▶ _Job item_
Please restate each entry below, word for word.

▶ _Provided data_
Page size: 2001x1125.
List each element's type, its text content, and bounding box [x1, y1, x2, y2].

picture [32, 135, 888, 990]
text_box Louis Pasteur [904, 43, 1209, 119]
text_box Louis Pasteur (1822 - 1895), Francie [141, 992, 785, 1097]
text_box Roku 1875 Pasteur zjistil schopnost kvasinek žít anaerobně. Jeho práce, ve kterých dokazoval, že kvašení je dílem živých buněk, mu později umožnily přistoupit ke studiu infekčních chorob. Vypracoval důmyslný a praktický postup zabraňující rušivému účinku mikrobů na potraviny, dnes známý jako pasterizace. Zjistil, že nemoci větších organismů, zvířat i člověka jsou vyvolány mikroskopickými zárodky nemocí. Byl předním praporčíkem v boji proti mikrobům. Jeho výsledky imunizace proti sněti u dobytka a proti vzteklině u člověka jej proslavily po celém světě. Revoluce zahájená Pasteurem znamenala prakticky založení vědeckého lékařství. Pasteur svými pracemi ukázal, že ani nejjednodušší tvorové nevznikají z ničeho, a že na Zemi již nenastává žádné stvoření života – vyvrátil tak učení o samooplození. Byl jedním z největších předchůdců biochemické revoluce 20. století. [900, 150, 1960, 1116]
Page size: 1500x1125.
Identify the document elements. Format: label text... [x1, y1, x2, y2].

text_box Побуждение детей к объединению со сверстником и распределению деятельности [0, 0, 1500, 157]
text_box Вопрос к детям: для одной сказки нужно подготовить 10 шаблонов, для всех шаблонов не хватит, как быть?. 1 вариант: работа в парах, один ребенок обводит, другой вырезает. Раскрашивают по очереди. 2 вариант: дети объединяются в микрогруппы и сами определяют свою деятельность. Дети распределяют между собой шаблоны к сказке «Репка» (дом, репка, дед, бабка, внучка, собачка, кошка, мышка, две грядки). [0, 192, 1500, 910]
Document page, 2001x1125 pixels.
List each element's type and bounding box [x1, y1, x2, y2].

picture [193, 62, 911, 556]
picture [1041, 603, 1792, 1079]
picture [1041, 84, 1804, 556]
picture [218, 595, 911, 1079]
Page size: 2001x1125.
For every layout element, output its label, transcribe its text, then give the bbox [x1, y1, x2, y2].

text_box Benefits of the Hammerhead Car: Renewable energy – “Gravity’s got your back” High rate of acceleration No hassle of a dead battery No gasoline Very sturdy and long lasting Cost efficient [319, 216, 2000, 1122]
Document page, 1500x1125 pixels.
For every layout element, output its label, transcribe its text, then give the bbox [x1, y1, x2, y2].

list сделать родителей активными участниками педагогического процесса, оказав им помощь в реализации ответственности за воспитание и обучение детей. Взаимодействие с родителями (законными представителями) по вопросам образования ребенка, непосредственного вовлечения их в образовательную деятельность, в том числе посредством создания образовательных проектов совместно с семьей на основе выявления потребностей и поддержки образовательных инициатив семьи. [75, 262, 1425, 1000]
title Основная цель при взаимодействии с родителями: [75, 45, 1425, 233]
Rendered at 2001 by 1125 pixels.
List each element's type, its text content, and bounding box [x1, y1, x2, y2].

▶ _Output of the task_
Page size: 2001x1125.
List each element's type, its text content, and bounding box [x1, y1, x2, y2].

picture [32, 135, 888, 990]
text_box Louis Pasteur [904, 43, 1209, 119]
text_box Louis Pasteur (1822 - 1895), Francie [141, 992, 785, 1097]
text_box Roku 1875 Pasteur zjistil schopnost kvasinek žít anaerobně. Jeho práce, ve kterých dokazoval, že kvašení je dílem živých buněk, mu později umožnily přistoupit ke studiu infekčních chorob. Vypracoval důmyslný a praktický postup zabraňující rušivému účinku mikrobů na potraviny, dnes známý jako pasterizace. Zjistil, že nemoci větších organismů, zvířat i člověka jsou vyvolány mikroskopickými zárodky nemocí. Byl předním praporčíkem v boji proti mikrobům. Jeho výsledky imunizace proti sněti u dobytka a proti vzteklině u člověka jej proslavily po celém světě. Revoluce zahájená Pasteurem znamenala prakticky založení vědeckého lékařství. Pasteur svými pracemi ukázal, že ani nejjednodušší tvorové nevznikají z ničeho, a že na Zemi již nenastává žádné stvoření života – vyvrátil tak učení o samooplození. Byl jedním z největších předchůdců biochemické revoluce 20. století. [900, 150, 1960, 1116]
Page size: 1500x1125.
Identify the document elements. Format: label text... [x1, y1, x2, y2].

text_box Побуждение детей к объединению со сверстником и распределению деятельности [0, 0, 1500, 157]
text_box Вопрос к детям: для одной сказки нужно подготовить 10 шаблонов, для всех шаблонов не хватит, как быть?. 1 вариант: работа в парах, один ребенок обводит, другой вырезает. Раскрашивают по очереди. 2 вариант: дети объединяются в микрогруппы и сами определяют свою деятельность. Дети распределяют между собой шаблоны к сказке «Репка» (дом, репка, дед, бабка, внучка, собачка, кошка, мышка, две грядки). [0, 192, 1500, 910]
Document page, 2001x1125 pixels.
List each element's type and bounding box [x1, y1, x2, y2].

picture [193, 62, 911, 556]
picture [1041, 603, 1792, 1079]
picture [1041, 84, 1804, 556]
picture [218, 595, 911, 1079]
Page size: 2001x1125.
For every layout element, output its label, transcribe its text, then give the bbox [x1, y1, x2, y2].

text_box Benefits of the Hammerhead Car: Renewable energy – “Gravity’s got your back” High rate of acceleration No hassle of a dead battery No gasoline Very sturdy and long lasting Cost efficient [319, 216, 2000, 1122]
Document page, 1500x1125 pixels.
For every layout element, output its label, transcribe its text, then give the bbox [x1, y1, x2, y2].

list сделать родителей активными участниками педагогического процесса, оказав им помощь в реализации ответственности за воспитание и обучение детей. Взаимодействие с родителями (законными представителями) по вопросам образования ребенка, непосредственного вовлечения их в образовательную деятельность, в том числе посредством создания образовательных проектов совместно с семьей на основе выявления потребностей и поддержки образовательных инициатив семьи. [75, 262, 1425, 1000]
title Основная цель при взаимодействии с родителями: [75, 45, 1425, 233]
Rendered at 2001 by 1125 pixels.
List each element's type, its text content, and bounding box [x1, y1, x2, y2].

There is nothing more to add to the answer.